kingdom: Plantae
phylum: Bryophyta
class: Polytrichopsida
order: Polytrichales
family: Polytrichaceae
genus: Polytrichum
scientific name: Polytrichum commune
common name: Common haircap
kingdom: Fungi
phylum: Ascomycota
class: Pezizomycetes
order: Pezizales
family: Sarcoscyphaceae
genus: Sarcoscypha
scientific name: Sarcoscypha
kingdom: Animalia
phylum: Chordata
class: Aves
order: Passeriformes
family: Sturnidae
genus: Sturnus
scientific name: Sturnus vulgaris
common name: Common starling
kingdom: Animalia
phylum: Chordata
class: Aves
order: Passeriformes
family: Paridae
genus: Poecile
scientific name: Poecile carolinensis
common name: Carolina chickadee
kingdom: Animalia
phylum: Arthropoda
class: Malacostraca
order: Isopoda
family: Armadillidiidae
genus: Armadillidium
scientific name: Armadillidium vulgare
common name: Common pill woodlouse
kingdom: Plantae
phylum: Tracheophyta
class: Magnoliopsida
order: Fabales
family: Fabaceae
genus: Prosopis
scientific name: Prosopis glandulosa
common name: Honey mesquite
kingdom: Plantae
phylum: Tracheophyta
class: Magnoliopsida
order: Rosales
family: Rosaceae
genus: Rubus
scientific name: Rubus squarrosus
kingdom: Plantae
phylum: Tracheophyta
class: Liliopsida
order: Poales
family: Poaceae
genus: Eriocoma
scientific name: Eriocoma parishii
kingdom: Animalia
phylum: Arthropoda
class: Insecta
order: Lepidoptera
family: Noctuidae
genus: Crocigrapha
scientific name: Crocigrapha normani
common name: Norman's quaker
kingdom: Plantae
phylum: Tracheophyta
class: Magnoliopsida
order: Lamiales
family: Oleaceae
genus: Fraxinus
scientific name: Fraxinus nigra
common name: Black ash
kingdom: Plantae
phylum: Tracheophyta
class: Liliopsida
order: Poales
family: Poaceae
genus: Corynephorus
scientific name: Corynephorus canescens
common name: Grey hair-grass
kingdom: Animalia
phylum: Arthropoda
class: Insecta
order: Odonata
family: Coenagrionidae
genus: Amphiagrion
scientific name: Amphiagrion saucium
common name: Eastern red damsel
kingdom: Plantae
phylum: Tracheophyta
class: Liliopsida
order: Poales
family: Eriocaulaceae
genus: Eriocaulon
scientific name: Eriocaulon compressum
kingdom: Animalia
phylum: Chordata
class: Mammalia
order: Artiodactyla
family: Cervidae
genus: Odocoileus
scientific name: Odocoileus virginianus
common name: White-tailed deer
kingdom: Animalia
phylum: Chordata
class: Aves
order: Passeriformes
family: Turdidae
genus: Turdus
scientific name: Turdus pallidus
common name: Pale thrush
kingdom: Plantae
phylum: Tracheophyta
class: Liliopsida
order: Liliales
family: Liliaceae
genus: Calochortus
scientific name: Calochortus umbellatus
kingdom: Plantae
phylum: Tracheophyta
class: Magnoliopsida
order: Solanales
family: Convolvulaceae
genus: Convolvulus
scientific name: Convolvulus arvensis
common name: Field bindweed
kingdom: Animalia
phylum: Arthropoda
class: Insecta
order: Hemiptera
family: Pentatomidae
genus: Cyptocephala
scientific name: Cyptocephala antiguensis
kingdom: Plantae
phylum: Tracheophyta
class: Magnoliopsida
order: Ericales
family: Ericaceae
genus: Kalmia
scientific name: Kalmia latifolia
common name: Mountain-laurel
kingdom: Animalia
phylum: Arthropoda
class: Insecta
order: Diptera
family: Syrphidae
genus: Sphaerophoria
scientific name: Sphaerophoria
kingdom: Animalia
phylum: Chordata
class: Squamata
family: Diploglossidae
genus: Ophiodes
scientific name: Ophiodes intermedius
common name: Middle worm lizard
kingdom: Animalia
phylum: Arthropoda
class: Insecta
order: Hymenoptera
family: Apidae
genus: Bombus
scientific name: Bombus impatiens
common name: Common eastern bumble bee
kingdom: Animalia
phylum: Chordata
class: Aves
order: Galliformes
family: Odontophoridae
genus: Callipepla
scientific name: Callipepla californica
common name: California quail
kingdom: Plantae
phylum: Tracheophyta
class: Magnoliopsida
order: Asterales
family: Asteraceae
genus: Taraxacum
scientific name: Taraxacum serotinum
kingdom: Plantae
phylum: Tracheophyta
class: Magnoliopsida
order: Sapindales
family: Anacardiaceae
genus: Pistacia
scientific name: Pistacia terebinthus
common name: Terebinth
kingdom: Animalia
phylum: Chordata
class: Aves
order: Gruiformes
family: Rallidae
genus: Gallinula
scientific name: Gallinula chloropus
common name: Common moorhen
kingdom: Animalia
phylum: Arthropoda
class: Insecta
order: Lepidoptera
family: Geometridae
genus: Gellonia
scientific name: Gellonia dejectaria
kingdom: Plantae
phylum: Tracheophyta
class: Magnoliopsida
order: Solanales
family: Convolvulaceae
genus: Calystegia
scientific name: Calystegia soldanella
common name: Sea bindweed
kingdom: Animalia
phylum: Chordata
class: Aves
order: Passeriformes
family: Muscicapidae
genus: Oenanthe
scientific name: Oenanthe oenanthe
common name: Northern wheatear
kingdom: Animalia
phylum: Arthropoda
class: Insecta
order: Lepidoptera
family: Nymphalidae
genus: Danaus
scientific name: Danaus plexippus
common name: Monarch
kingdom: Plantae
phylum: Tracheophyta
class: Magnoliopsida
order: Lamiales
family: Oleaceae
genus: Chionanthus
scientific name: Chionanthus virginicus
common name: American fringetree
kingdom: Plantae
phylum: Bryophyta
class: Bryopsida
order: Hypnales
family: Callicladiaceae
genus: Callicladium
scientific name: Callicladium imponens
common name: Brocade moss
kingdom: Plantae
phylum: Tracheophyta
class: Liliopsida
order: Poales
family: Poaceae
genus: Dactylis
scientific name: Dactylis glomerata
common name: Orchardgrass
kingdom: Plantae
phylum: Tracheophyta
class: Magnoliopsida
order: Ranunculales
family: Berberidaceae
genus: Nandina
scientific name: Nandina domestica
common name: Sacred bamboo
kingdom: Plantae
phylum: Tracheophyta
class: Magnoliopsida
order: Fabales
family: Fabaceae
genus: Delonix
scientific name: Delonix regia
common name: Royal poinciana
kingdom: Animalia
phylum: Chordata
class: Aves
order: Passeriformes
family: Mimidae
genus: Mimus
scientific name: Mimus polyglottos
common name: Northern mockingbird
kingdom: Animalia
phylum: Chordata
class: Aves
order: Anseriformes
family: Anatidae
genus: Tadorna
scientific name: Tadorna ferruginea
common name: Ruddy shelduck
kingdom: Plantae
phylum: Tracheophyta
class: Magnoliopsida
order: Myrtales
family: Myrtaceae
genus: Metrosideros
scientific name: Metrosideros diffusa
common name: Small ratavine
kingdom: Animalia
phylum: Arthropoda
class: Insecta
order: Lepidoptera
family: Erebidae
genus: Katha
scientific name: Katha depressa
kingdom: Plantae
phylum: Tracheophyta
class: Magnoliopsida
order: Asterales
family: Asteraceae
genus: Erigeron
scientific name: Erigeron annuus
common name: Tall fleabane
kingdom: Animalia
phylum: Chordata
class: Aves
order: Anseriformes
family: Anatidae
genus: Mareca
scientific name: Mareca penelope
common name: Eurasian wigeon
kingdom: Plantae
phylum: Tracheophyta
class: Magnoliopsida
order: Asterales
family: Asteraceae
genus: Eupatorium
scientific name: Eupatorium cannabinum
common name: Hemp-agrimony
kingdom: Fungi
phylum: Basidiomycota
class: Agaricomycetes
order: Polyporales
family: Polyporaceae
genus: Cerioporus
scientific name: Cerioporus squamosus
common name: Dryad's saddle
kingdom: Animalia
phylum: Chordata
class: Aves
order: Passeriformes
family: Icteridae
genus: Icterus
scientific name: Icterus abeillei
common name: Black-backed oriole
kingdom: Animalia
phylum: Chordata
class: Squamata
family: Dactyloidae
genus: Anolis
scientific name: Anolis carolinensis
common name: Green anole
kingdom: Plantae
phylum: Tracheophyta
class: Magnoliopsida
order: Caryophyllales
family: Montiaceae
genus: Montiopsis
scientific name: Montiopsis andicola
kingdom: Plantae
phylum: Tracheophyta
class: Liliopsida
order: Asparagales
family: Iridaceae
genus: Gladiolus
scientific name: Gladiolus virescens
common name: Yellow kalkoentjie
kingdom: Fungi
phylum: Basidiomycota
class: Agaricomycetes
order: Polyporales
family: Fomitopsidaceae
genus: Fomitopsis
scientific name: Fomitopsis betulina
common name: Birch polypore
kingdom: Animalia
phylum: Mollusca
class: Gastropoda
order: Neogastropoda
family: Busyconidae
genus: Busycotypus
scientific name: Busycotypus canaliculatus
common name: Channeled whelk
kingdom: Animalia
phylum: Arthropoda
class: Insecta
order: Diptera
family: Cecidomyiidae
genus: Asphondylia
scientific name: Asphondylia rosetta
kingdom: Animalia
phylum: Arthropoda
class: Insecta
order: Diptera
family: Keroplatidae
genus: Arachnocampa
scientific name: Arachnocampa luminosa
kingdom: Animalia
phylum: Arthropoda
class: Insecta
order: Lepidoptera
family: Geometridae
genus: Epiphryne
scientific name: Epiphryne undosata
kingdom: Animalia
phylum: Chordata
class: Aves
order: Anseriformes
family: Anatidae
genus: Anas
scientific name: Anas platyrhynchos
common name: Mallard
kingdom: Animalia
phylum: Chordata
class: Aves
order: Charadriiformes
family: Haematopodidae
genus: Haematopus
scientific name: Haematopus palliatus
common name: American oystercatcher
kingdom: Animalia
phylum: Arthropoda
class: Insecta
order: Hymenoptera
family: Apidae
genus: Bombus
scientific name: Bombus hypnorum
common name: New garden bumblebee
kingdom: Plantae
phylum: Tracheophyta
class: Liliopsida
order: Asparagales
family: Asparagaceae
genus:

━━━━━━━━━━

Return the data lines verbatim, starting at the line that contains "scientific name: Montiopsis andicola" and stopping after the line that contains "common name: Birch polypore".

scientific name: Montiopsis andicola
kingdom: Plantae
phylum: Tracheophyta
class: Liliopsida
order: Asparagales
family: Iridaceae
genus: Gladiolus
scientific name: Gladiolus virescens
common name: Yellow kalkoentjie
kingdom: Fungi
phylum: Basidiomycota
class: Agaricomycetes
order: Polyporales
family: Fomitopsidaceae
genus: Fomitopsis
scientific name: Fomitopsis betulina
common name: Birch polypore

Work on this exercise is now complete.